I was in Caracas two weeks ago, but kept traveling afterwards, thus I am late in reporting the price increase of the June arepa, which by now does not surprise anybody. Despite the Government’s efforts to limit monetary liquidity, as a way of stopping the parallel dollar, you can see from the graph above that the slope is essentially the same.
The price of the arepa rose from Bs. 1,400 to Bs. 1,600, a 14.7% increase in four weeks, comparable per month to increases in recent months. The one year increase was 400%, roughly in line with values since December.
One interesting fact was that I actually go to two different arepa places and this one has been the most expensive one since I began keeping tabs in late 2014. Not this time, as the same arepa de queso de mano cost much more at the second location. This to me indicates the difficulty people have in setting prices, a characteristic of hyperinflation. I noticed this also in restaurants. By now, supermarkets are crowded at all times. I was told that the supermarket I have been going to since I was like 17 will be shutting down. The owners are simply scared now to handle crowds or risk looting.
The disconnect between Maduro and those that surround him is simply staggering. The party of the “people” no lonegr recognizes who the “people” are. Or what they want…
July 17, 2016 at 10:09 am
So much for wheel barrows full of worthless cash. The sky is the limit with electronic money.
July 14, 2016 at 11:03 am
I wonder why there is still inflation? I thought I read that VZ was so broke that they could no longer pay to have notes printed.
Or are they paying their employees and vendors electronically by just making up digital money, running a huge deficit somewhere.
July 14, 2016 at 11:08 am
Scarcity and M” keeps growing. People use debit cards mostly.
July 14, 2016 at 10:10 am
Any news on the Guri dam and the 2007 Edelco modernisation program…

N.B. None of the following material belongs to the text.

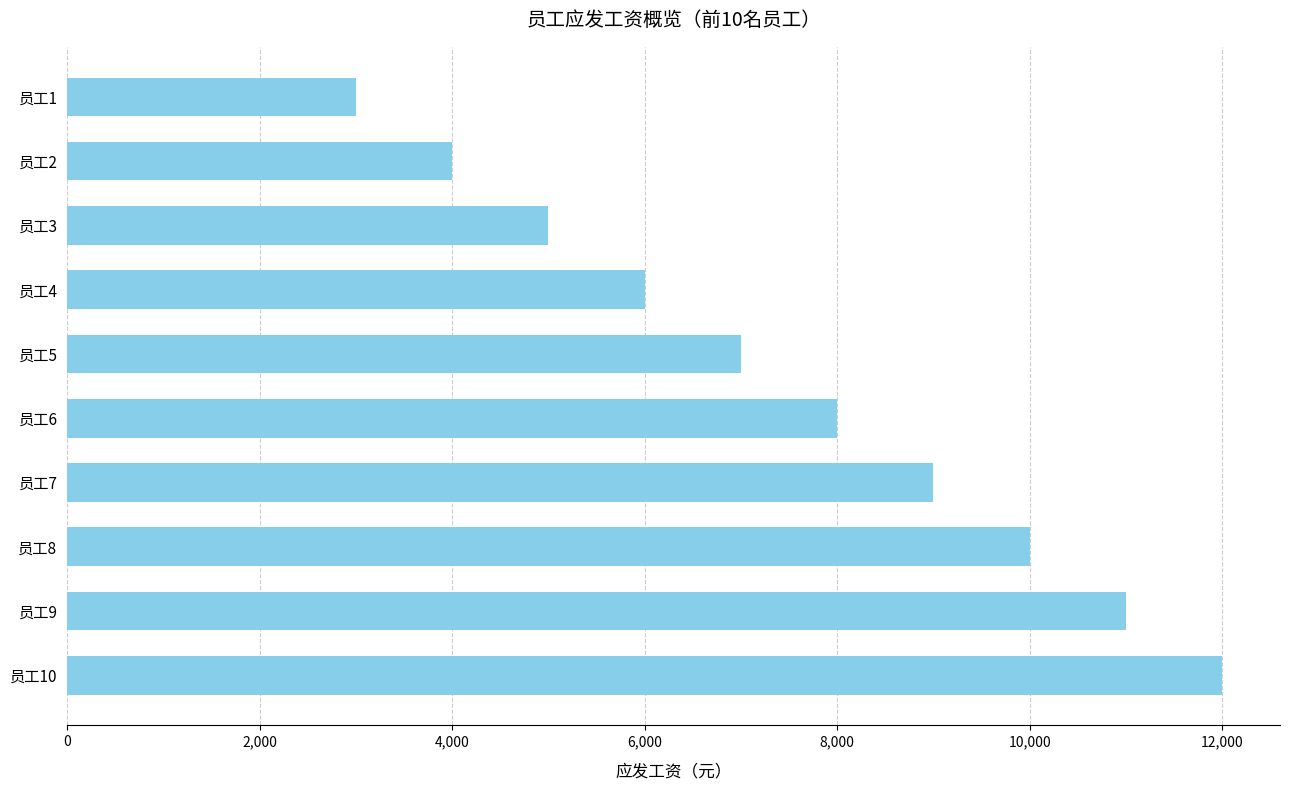

Is it true that the value at 员工9 is 16971?

False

http://www.power-technology.com/projects/gurihydroelectric/
July 14, 2016 at 10:43 am
It rained, wait till next year!
July 13, 2016 at 1:54 pm
“The party of the “people” no longer recognizes who the “people” are.”
Socialism in a nutshell.
July 13, 2016 at 5:15 am
You have to convence lots of folks there which talk about “high inflation”, “very high inflation” persistent inflation” and at the end accept Merentes’ inflation definition, and of course, who manipulating MB (money base) half of it no counted as money base but as BCV assets hold by PDVSA. Many of them bad readers of Cagan (1956) seminal paper about hyperinflation……your analysis is clean, I like it, and everyone there will follow easily..
July 13, 2016 at 2:06 am
Whilst the point about the difficulty in setting prices is interesting, this raises a question about data integrity. Have you been quoting the same areperia all the way through, or selecting in some way?
July 13, 2016 at 6:50 am
Yes, the number above is same arepa, same place, just noting the fact that the second place’s price , always well below this one, went over it. In fact, it is Bs. 2,500 more than 50% higher, used to be 30-40% cheaper. Would make no sense to use two places interchangebly.
July 13, 2016 at 7:20 pm
Miguel you should also put the price of the arepa in UsD using the parallel rate. I would bet it would be flat.
July 13, 2016 at 8:07 pm
Not quite, it started at one dollar and now it is 1.6 dollars
July 17, 2016 at 10:05 am
Probably due to the difficulty in obtaining ingredients in conjunction with the price increases. It surely would have been more if you had brought a scale with you and compared it gram for gram.
July 12, 2016 at 9:37 pm
You’re still in Venezuela and you’re keeping this blog? Isn’t that dangerous? Or does no one in the government read enough English?
July 12, 2016 at 10:09 pm
I go there regularly. It may be dangerous but has to be done, I think the english helps…
July 12, 2016 at 9:20 pm
Since when do communists ever recognize what the “people” want?
July 13, 2016 at 8:28 am
Always!
They say We work for “The People” but they also say “We are the people”. No hidden agenda.